Der gestern auf der Homepage des BGH veröffentlichte BGH, Beschl. v. 10.01.2012 – 1 StR 587/11 – befasst sich mit dem Selbstleseverfahren (§ 249 Abs. 2 StPO). Im Verfahren war das Selbstleseverfahren angeordnet und wegen früheren Geschehens sogleich als durchgeführt erklärt worden. Das hatte die Revision beanstandet.

Dazu der BGH:

Ein Selbstleseverfahren ist – auch – in der geschilderten Weise möglich. Ziel eines Selbstleseverfahrens ist es, den Inhalt von Urkunden auch ohne ihre Verlesung zum Gegenstand der Hauptverhandlung zu machen. Hierfür ist bedeutungslos, ob die Erklärung der Richter, vom Wortlaut der Urkunden Kenntnis genommen zu haben, darauf beruht, dass sie die Urkunden vor oder nach der Anordnung des Selbstleseverfahrens gelesen haben. Es genügt daher, wenn die Urkunden schon zuvor, etwa bei der Prüfung der Eröffnungsentscheidung, gelesen wurden. Soweit Richter die Urkunden nicht ohnehin unabhängig vom Selbstleseverfahren gelesen haben, wie z.B. möglicherweise ein zweiter Beisitzer oder ein Ergänzungsrichter und regelmäßig Schöffen, genügt es dem-entsprechend, wenn dies, etwa im Vorgriff auf ein beabsichtigtes Selbstleseverfahren schon vor dessen Anordnung, parallel zur Hauptverhandlung oder auch schon vor der Hauptverhandlung geschieht (vgl. Ganter in Graf, StPO § 249 Rn. 24; Diemer in KK 6. Aufl., § 249 Rn. 36).
Die übrigen Verfahrensbeteiligten müssen sich nicht darauf verweisen lassen, dass sie schon zuvor Gelegenheit zum Lesen der Urkunden gehabt hätten (Mosbacher in Löwe/Rosenberg, StPO, 26. Aufl., § 249 Rn. 79). Da sie aber auf die Kenntnisnahme vom Inhalt der Urkunden sogar ganz verzichten können (vgl. BGH, Beschluss vom 14. Dezember 2010 – 1 StR 422/10, NStZ 2011, 300 mwN), genügt – auch von der Revision nicht in Frage gestellt – die in der Hauptverhandlung unwidersprochen gebliebene Feststellung des Vorsitzenden, die übrigen Verfahrensbeteiligten hätten bereits ausreichende Gelegenheit zur Kenntnisnahme gehabt.
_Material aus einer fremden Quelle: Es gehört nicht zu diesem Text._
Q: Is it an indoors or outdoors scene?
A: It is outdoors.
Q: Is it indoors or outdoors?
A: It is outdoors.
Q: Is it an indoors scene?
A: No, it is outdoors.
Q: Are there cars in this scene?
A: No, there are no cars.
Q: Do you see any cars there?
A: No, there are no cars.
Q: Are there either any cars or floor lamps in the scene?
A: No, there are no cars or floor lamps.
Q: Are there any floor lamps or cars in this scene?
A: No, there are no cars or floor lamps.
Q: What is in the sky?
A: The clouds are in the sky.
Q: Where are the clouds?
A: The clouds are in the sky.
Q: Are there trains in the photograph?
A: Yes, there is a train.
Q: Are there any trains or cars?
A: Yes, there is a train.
4. Nach alledem liegt im Ansatz ein prozessordnungsgemäßes Selbstleseverfahren vor.

Urkunden und sonstige Schriftstücke sind aber nur dann im Blick auf ein Selbstleseverfahren ordnungsgemäß in die Hauptverhandlung eingeführt, wenn nach dessen Durchführung (als wesentliche Verfahrensförmlichkeit, §§ 273, 274 StPO) zu Protokoll festgestellt ist, dass die Mitglieder des Gerichts vom Wortlaut der Urkunden und/oder sonstigen Schriftstücke Kenntnis genommen haben und die übrigen Verfahrensbeteiligten hierzu Gelegenheit hatten (§ 249 Abs. 2 Sätze 1 und 3 StPO). Die hier allein getroffene – auf Grund ihrer Eindeutigkeit auch keiner zu einem anderen Ergebnis führenden Auslegung zugängliche – Feststellung, die Mitglieder des Gerichts hätten Gelegenheit zur Kenntnisnahme gehabt, wird den Anforderungen des Gesetzes nicht gerecht (vgl. nur BGH, Beschluss vom 15. März 2011 – 1 StR 33/11, NStZ-RR 2011, 253, 255 mwN).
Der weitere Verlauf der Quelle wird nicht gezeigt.